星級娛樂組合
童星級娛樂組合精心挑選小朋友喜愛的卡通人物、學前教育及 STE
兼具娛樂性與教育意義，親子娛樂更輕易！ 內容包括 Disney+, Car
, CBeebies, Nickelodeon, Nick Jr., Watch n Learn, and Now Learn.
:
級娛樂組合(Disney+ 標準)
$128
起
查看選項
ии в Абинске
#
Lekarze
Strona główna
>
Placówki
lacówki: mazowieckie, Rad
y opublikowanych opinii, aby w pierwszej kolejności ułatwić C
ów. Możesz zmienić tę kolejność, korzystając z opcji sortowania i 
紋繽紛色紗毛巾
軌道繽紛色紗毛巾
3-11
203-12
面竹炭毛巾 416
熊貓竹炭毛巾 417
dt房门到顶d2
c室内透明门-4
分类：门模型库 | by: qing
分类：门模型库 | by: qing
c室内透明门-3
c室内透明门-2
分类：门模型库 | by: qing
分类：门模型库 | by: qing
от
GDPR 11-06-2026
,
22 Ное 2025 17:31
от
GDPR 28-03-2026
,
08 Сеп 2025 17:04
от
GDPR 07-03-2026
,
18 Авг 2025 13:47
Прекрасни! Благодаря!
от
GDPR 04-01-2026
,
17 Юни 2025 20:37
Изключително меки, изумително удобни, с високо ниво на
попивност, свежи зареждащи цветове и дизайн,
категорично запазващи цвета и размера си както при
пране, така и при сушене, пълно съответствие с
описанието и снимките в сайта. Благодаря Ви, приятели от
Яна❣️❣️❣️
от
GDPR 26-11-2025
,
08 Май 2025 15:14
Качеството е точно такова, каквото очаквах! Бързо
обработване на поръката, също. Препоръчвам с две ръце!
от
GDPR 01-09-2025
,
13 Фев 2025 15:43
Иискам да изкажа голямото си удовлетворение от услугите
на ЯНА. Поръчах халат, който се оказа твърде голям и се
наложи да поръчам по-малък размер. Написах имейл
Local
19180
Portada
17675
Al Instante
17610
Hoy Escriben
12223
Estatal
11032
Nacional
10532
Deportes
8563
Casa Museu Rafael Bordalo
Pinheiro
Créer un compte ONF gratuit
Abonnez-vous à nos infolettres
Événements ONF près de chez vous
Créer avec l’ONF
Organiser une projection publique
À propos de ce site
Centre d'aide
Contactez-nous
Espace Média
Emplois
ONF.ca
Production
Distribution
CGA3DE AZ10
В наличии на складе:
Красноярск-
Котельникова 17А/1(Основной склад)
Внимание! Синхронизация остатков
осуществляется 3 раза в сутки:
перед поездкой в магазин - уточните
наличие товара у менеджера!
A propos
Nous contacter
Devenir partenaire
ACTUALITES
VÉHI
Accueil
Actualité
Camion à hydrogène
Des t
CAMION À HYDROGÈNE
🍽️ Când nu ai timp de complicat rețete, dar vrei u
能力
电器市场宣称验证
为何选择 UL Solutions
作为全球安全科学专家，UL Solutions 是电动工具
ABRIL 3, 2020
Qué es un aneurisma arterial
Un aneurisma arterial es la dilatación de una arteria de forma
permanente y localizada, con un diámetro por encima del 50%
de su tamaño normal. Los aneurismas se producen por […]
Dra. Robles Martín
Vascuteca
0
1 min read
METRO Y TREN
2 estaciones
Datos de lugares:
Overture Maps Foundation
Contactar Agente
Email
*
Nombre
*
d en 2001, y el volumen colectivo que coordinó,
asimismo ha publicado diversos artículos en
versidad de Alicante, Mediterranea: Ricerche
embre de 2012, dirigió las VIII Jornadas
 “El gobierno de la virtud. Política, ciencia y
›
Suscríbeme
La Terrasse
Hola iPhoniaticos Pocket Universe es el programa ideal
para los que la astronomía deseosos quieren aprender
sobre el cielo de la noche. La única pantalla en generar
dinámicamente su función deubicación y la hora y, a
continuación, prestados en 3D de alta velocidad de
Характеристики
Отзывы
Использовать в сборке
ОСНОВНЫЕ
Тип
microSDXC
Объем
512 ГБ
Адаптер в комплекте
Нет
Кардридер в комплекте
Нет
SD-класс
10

--*--

-- Problem to work on --
For this exercise, transcribe the whole listing verbatim.

-- Your response --
星級娛樂組合
童星級娛樂組合精心挑選小朋友喜愛的卡通人物、學前教育及 STE
兼具娛樂性與教育意義，親子娛樂更輕易！ 內容包括 Disney+, Car
, CBeebies, Nickelodeon, Nick Jr., Watch n Learn, and Now Learn.
:
級娛樂組合(Disney+ 標準)
$128
起
查看選項
ии в Абинске
#
Lekarze
Strona główna
>
Placówki
lacówki: mazowieckie, Rad
y opublikowanych opinii, aby w pierwszej kolejności ułatwić C
ów. Możesz zmienić tę kolejność, korzystając z opcji sortowania i 
紋繽紛色紗毛巾
軌道繽紛色紗毛巾
3-11
203-12
面竹炭毛巾 416
熊貓竹炭毛巾 417
dt房门到顶d2
c室内透明门-4
分类：门模型库 | by: qing
分类：门模型库 | by: qing
c室内透明门-3
c室内透明门-2
分类：门模型库 | by: qing
分类：门模型库 | by: qing
от
GDPR 11-06-2026
,
22 Ное 2025 17:31
от
GDPR 28-03-2026
,
08 Сеп 2025 17:04
от
GDPR 07-03-2026
,
18 Авг 2025 13:47
Прекрасни! Благодаря!
от
GDPR 04-01-2026
,
17 Юни 2025 20:37
Изключително меки, изумително удобни, с високо ниво на
попивност, свежи зареждащи цветове и дизайн,
категорично запазващи цвета и размера си както при
пране, така и при сушене, пълно съответствие с
описанието и снимките в сайта. Благодаря Ви, приятели от
Яна❣️❣️❣️
от
GDPR 26-11-2025
,
08 Май 2025 15:14
Качеството е точно такова, каквото очаквах! Бързо
обработване на поръката, също. Препоръчвам с две ръце!
от
GDPR 01-09-2025
,
13 Фев 2025 15:43
Иискам да изкажа голямото си удовлетворение от услугите
на ЯНА. Поръчах халат, който се оказа твърде голям и се
наложи да поръчам по-малък размер. Написах имейл
Local
19180
Portada
17675
Al Instante
17610
Hoy Escriben
12223
Estatal
11032
Nacional
10532
Deportes
8563
Casa Museu Rafael Bordalo
Pinheiro
Créer un compte ONF gratuit
Abonnez-vous à nos infolettres
Événements ONF près de chez vous
Créer avec l’ONF
Organiser une projection publique
À propos de ce site
Centre d'aide
Contactez-nous
Espace Média
Emplois
ONF.ca
Production
Distribution
CGA3DE AZ10
В наличии на складе:
Красноярск-
Котельникова 17А/1(Основной склад)
Внимание! Синхронизация остатков
осуществляется 3 раза в сутки:
перед поездкой в магазин - уточните
наличие товара у менеджера!
A propos
Nous contacter
Devenir partenaire
ACTUALITES
VÉHI
Accueil
Actualité
Camion à hydrogène
Des t
CAMION À HYDROGÈNE
🍽️ Când nu ai timp de complicat rețete, dar vrei u
能力
电器市场宣称验证
为何选择 UL Solutions
作为全球安全科学专家，UL Solutions 是电动工具
ABRIL 3, 2020
Qué es un aneurisma arterial
Un aneurisma arterial es la dilatación de una arteria de forma
permanente y localizada, con un diámetro por encima del 50%
de su tamaño normal. Los aneurismas se producen por […]
Dra. Robles Martín
Vascuteca
0
1 min read
METRO Y TREN
2 estaciones
Datos de lugares:
Overture Maps Foundation
Contactar Agente
Email
*
Nombre
*
d en 2001, y el volumen colectivo que coordinó,
asimismo ha publicado diversos artículos en
versidad de Alicante, Mediterranea: Ricerche
embre de 2012, dirigió las VIII Jornadas
 “El gobierno de la virtud. Política, ciencia y
›
Suscríbeme
La Terrasse
Hola iPhoniaticos Pocket Universe es el programa ideal
para los que la astronomía deseosos quieren aprender
sobre el cielo de la noche. La única pantalla en generar
dinámicamente su función deubicación y la hora y, a
continuación, prestados en 3D de alta velocidad de
Характеристики
Отзывы
Использовать в сборке
ОСНОВНЫЕ
Тип
microSDXC
Объем
512 ГБ
Адаптер в комплекте
Нет
Кардридер в комплекте
Нет
SD-класс
10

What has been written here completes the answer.